Down The Darkest Street: Indiebound | Amazon

6 responses to “Alex Segura: Bringing Balance To The Book Force”

  1. I relate to this way to much. Still revising my first book, have my second novel’s first draft begging to be revised, with a third and fourth planned this year, on top of my day job and FOUR kids. Sheesh. Keep truckin’, writers, and play with your babies. But I still have to slay the “get published” dragon.

  2. I have two books , written about 18 months apart for different publishers, coming out over the next 90 days, 60 days apart. Fortunately they are non-competitive. Worked heart and soul on both. Even managed in one to find a pretty-compelling theory as to why the writer of one of the most famous novels of the 20th century might have put pen to paper (hint: he said yes to the deal his alter-ego said no to, and he couldn’t live with himself over it). Reviewers are finding my bit compelling enough that even though I cannot produce a body, the circumstantial evidence is convincing. That little throwaway bit is getting them to read the real story, which they might have taken a pass on without that connection, and it looks like the reviews are going to be good. The other one is being taken as “serious” given that it has a forward by a Very Serious Person Indeed, whose name is at the top of the front cover. I just found out this week that Very Serious People Indeed are looking at it for things that might transform my life. And even if it doesn’t do that, the fact they responded as they did is a Good Sign the readers out there might do the same.
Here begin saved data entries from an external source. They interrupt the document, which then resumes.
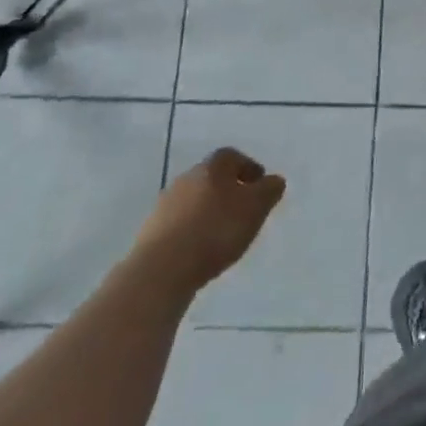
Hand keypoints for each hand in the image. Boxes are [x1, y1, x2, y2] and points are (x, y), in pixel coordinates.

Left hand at [140, 148, 285, 287]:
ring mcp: (165, 205)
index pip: (233, 156)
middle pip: (212, 178)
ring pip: (195, 201)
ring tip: (224, 234)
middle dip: (229, 190)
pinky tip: (201, 250)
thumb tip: (274, 180)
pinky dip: (194, 231)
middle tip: (245, 210)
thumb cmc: (216, 230)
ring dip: (210, 211)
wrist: (162, 269)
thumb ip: (269, 190)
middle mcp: (186, 178)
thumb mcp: (256, 207)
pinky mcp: (151, 232)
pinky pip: (180, 224)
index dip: (249, 168)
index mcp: (212, 167)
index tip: (260, 185)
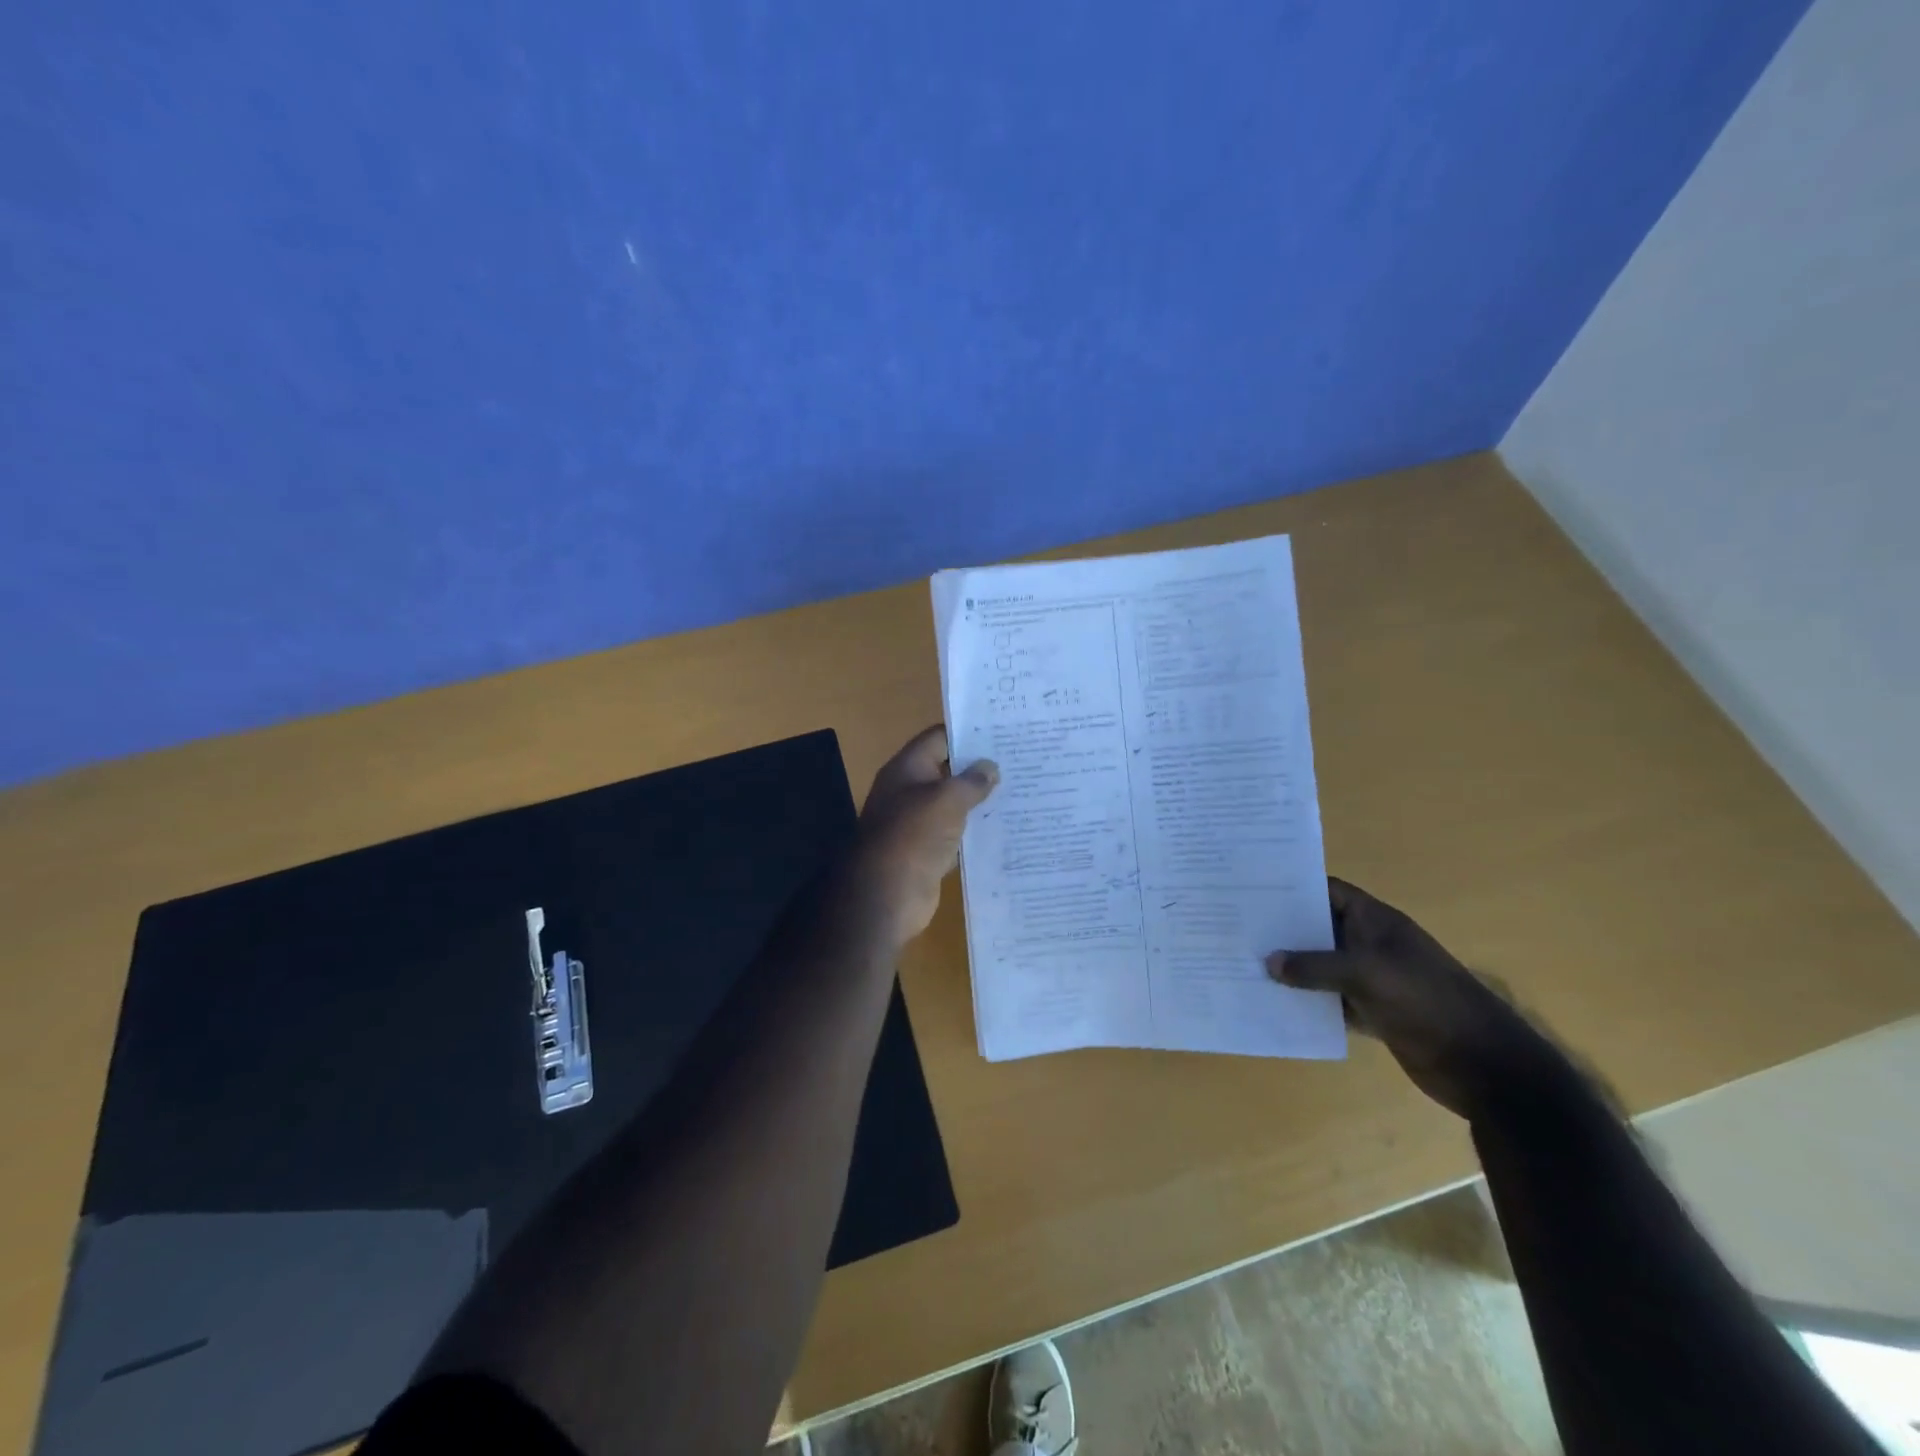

    So right now, I lie in bed just before going to sleep, and ask myself “Is there anything else you could have done about this today?” So far the answer has been “no.” So I roll over and close my eyes. And wake up at zero-dark-thirty with the same question. Same answer. Roll over again.

    The only thing you can do is what you can do. And if afterwards it tanks and you can still say “there isn’t a decision I made I would change,” then you have to file it under “That’s The Way It Goes.” And sit down with the next blank screen.

    But I still have my fingers crossed.

  3. The good news? Kids get easier – eventually – and you sleep more. The bad news? Kids get more demanding: “Mummy – can we agree that when I get home from school you switch off your computer and we spend some quality time together?” “Child – how come that, 11, you’re acting the adult here, and that it’s I who feel like the rebellious kid?” Books, I dunno – I’ve still got to hit that “publish” button on my first one and I’m terrified, so distracting myself with editing the second and writing the first draft of the third. Meanwhile comforting myself with the thought that, at least I’ve actually written something, which is more than most people do…..

  4. Congratulations on Baby, Alex! (On the books, too, of course.) And thank you for this truth telling.